Assigned task:
Line by line, copy the entries exactly, excluding the pictures.

☆ ☆ ☆ ☆ ☆ ☆ ☆

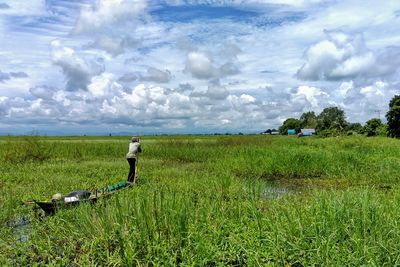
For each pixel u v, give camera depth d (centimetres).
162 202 729
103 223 703
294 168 1764
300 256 587
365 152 2152
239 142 3331
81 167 1859
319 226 628
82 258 620
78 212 818
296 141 3719
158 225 681
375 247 558
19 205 1013
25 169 1781
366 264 534
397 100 5875
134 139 1496
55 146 2667
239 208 790
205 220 727
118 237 636
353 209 677
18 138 2423
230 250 616
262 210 923
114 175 1648
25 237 779
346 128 8506
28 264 636
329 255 561
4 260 617
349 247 593
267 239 620
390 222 647
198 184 1291
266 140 3550
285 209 767
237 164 1900
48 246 675
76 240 712
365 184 1427
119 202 777
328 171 1719
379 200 817
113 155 2644
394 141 3350
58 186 1340
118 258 607
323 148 2744
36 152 2247
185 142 3322
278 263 582
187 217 702
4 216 881
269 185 1473
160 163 2148
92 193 1041
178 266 593
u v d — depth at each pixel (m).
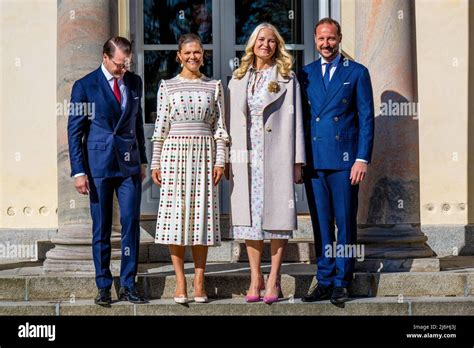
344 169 7.14
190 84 7.14
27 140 9.61
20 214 9.60
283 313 7.07
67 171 7.84
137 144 7.29
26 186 9.59
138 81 7.34
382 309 7.11
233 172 7.16
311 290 7.42
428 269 7.68
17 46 9.61
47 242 8.98
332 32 7.20
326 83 7.26
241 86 7.18
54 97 9.62
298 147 7.12
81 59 7.75
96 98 7.11
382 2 7.87
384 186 7.83
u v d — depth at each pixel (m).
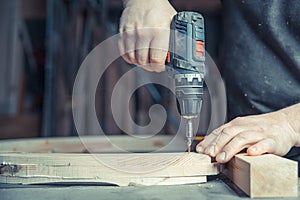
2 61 2.91
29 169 0.79
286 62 1.01
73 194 0.70
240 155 0.75
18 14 2.91
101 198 0.67
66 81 2.19
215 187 0.75
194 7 2.50
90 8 2.05
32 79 2.93
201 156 0.80
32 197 0.68
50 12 2.28
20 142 1.20
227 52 1.12
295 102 1.00
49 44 2.28
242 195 0.69
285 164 0.67
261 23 1.02
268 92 1.03
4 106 2.86
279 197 0.67
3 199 0.67
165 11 0.87
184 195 0.69
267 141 0.76
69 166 0.77
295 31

☆ ☆ ☆ ☆ ☆ ☆ ☆

Result of the task:
For each pixel u v, give camera depth d (centimetres).
162 202 729
103 223 703
294 168 1764
300 256 587
365 152 2152
239 142 3331
81 167 1859
319 226 628
82 258 620
78 212 818
296 141 3719
158 225 681
375 247 558
19 205 1013
25 169 1781
366 264 534
397 100 5875
134 139 1496
55 146 2667
239 208 790
205 220 727
118 237 636
353 209 677
18 138 2423
230 250 616
262 210 923
114 175 1648
25 237 779
346 128 8506
28 264 636
329 255 561
4 260 617
349 247 593
267 239 620
390 222 647
198 184 1291
266 140 3550
285 209 767
237 164 1900
48 246 675
76 240 712
365 184 1427
119 202 777
328 171 1719
379 200 817
113 155 2644
394 141 3350
58 186 1340
118 258 607
323 148 2744
36 152 2247
185 142 3322
278 263 582
187 217 702
4 216 881
269 185 1473
160 163 2148
92 193 1041
178 266 593
u v d — depth at each pixel (m).
344 169 7.14
190 84 7.14
27 140 9.61
20 214 9.60
283 313 7.07
67 171 7.84
137 144 7.29
26 186 9.59
138 81 7.34
382 309 7.11
233 172 7.16
311 290 7.42
428 269 7.68
17 46 9.61
47 242 8.98
332 32 7.20
326 83 7.26
241 86 7.18
54 97 9.62
298 147 7.12
81 59 7.75
96 98 7.11
382 2 7.87
384 186 7.83
u v d — depth at each pixel (m).
2 61 2.91
29 169 0.79
286 62 1.01
73 194 0.70
240 155 0.75
18 14 2.91
101 198 0.67
66 81 2.19
215 187 0.75
194 7 2.50
90 8 2.05
32 79 2.93
201 156 0.80
32 197 0.68
50 12 2.28
20 142 1.20
227 52 1.12
295 102 1.00
49 44 2.28
242 195 0.69
285 164 0.67
261 23 1.02
268 92 1.03
4 106 2.86
279 197 0.67
3 199 0.67
165 11 0.87
184 195 0.69
267 141 0.76
69 166 0.77
295 31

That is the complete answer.